Fingolimod traps lymphocytes in the bone marrow and lymph glands and causes depletion in some individuals. The problem is that when you come off fingolimod, how long do you wait before starting the next treatment? Wait too long and you get disease rebound, as occurs with natalizumab also, which is a mega relapse. Here are three individuals swapped onto cladribine. However, don’t wait long enough and it may hide the lymphocytes in tissues not reached effectively by antibodies such as alemtuzumab.
In these cases cladribine was not good enough to stop MS after fingolimod.
Although it is suggested that cladribine depletes lymphocytes after 4 weeks, which appears to be the case for B cells in the blood, for the T cells to be fully depleted takes 8 weeks and it takes some time to become effective based on the ORACLE optic neuritis trial.
In all these three individuals disease had become active by the end of the wash-out 8-12.
Patient#1 initiated fingolimod after a relapse while on interferon beta-1a. After one year of treatment, she experienced a polysymptomatic relapse with evidence of multiple brain gadolinium-enhancing lesions and fingolimod was dis-continued. Cladribine was started after a 12-weeks wash-out. At cladribine start, brain MRI still exhibited ongoing disease activity.In the 6 following months, she experienced 3 relapses with incomplete recovery and persistent MRI activity. Given the aggressive course of the disease, she discontinued cladribine and underwent autologous hematopoietic stem cell transplantation (aHSCT).
Patient#2 initiated fingolimod after a relapse under treatment with dimethyl-fumarate. After 6 months of treatment, one silent gadolinium-enhancing lesion was detected on brain MRI. After three years, a further lesion appeared on brain MRI and fingolimod was discontinued. After 8 weeks of wash-out, she received the first course of cladribine. Although her neurological exam remained stable, brain MRI scans at cladribine start, after 3 and 6 months showed new widespread active lesions. Given the sustained radiological inflammatory activity they switched to ocrelizumab therapy.
Patient#3 initiated fingolimod because of suboptimal disease control while on interferon beta-1a. After 2 years of treatment, she experienced a spinal relapse with evidence of new active lesions and fingolimod was discontinued. After 10 weeks of wash-outcladribine was administered. In the following 10 months, she presented with 2 relapses and her follow-up brain MRI scans revealed several tumefactive lesions. She discontinued cladribine and underwent aHSCT.

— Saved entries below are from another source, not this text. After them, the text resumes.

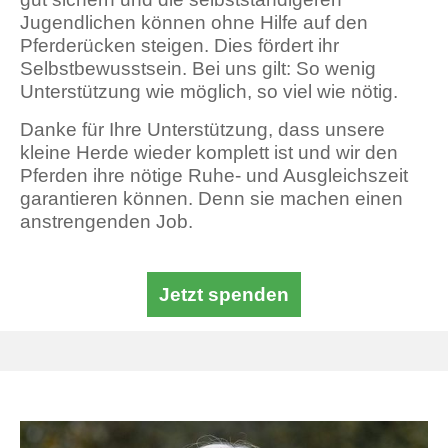
Jugendlichen können ohne Hilfe auf den
Pferderücken steigen. Dies fördert ihr
Selbstbewusstsein. Bei uns gilt: So wenig
Unterstützung wie möglich, so viel wie nötig.
Danke für Ihre Unterstützung, dass unsere
kleine Herde wieder komplett ist und wir den
Pferden ihre nötige Ruhe- und Ausgleichszeit
garantieren können. Denn sie machen einen
anstrengenden Job.
Jetzt spenden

“We cannot rule out that a shorter wash-out before starting treatment with cladribine would have yielded a better control of the disease. Although evidence is limited, we suggest that cladribine should be used with caution as a rescue strategy for MS patients with persistent disease activity during fingolimod treatment. Further studies are needed to characterize the best therapeutic strategy after fingolimod discontinuation”.
I will leave it to ProfG and ProfK to explain what they would do to transition to cladribine from fingolimod and it can get complicated if fingolimod has caused persistent lymphopenia (low levels of lymphocytes) it makes the point that when ever you start a therapy, you should always consider where next if the treatment fails.
Hello MD, ProfK here: As you say time is of the essence, and the problem, of course, is the ‘mandatory’ lymphocyte level of 1.0 x 109/L before starting oral cladribine treatment. Since pwMS on S1P modulators, such as fingolimod, can develop severe rebound disease despite subnormal lymphocyte counts, it is key not to delay starting follow-on treatment. However, all of the above cases were well within the “rebound-window” prior to starting cladribine treatment. Based on the immune cell kinetics, we expect the effect of cladribine to kick in from month 2, and this is probably fully developed from month 3 after treatment initiation. During this period, pwMS remain at risk of rebound disease, which is why at BartsMS we have moved to a different strategy when switching from S1P modulators to cladribine. We wait until a clear upward trend of the total lymphocyte count is established, which could be, for example, from 0.1 to 0.5 x 109/L four weeks after stopping fingolimod, and then start cladribine. Using this individualized approach, we have not experienced any rebound disease so far.